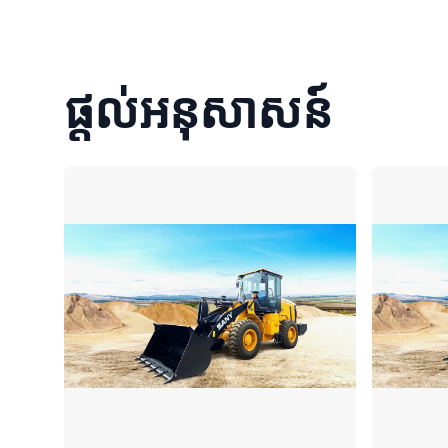
ផ្តល់អនុសាសន៍
ប្រៀបធៀប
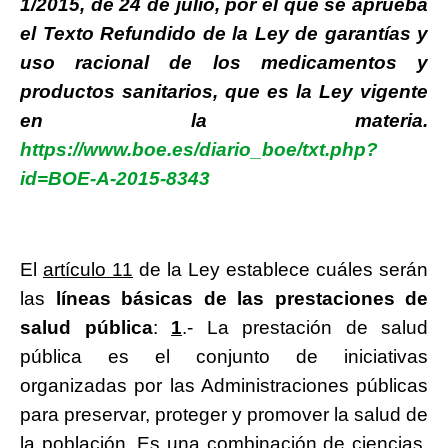
1/2015, de 24 de julio, por el que se aprueba
el Texto Refundido de la Ley de garantías y
uso racional de los medicamentos y
productos sanitarios, que es la Ley vigente
en la materia.
https://www.boe.es/diario_boe/txt.php?
id=BOE-A-2015-8343
El
artículo 11
de la Ley establece cuáles serán
las
líneas básicas de las prestaciones de
salud pública
:
1
.- La prestación de salud
pública es el conjunto de iniciativas
organizadas por las Administraciones públicas
para preservar, proteger y promover la salud de
la población. Es una combinación de ciencias,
========================================
## Work instruction
Retype the text of every entry above, line for line, leaving out the pictures.

## Task solution
ផ្តល់អនុសាសន៍
ប្រៀបធៀប
1/2015, de 24 de julio, por el que se aprueba
el Texto Refundido de la Ley de garantías y
uso racional de los medicamentos y
productos sanitarios, que es la Ley vigente
en la materia.
https://www.boe.es/diario_boe/txt.php?
id=BOE-A-2015-8343
El
artículo 11
de la Ley establece cuáles serán
las
líneas básicas de las prestaciones de
salud pública
:
1
.- La prestación de salud
pública es el conjunto de iniciativas
organizadas por las Administraciones públicas
para preservar, proteger y promover la salud de
la población. Es una combinación de ciencias,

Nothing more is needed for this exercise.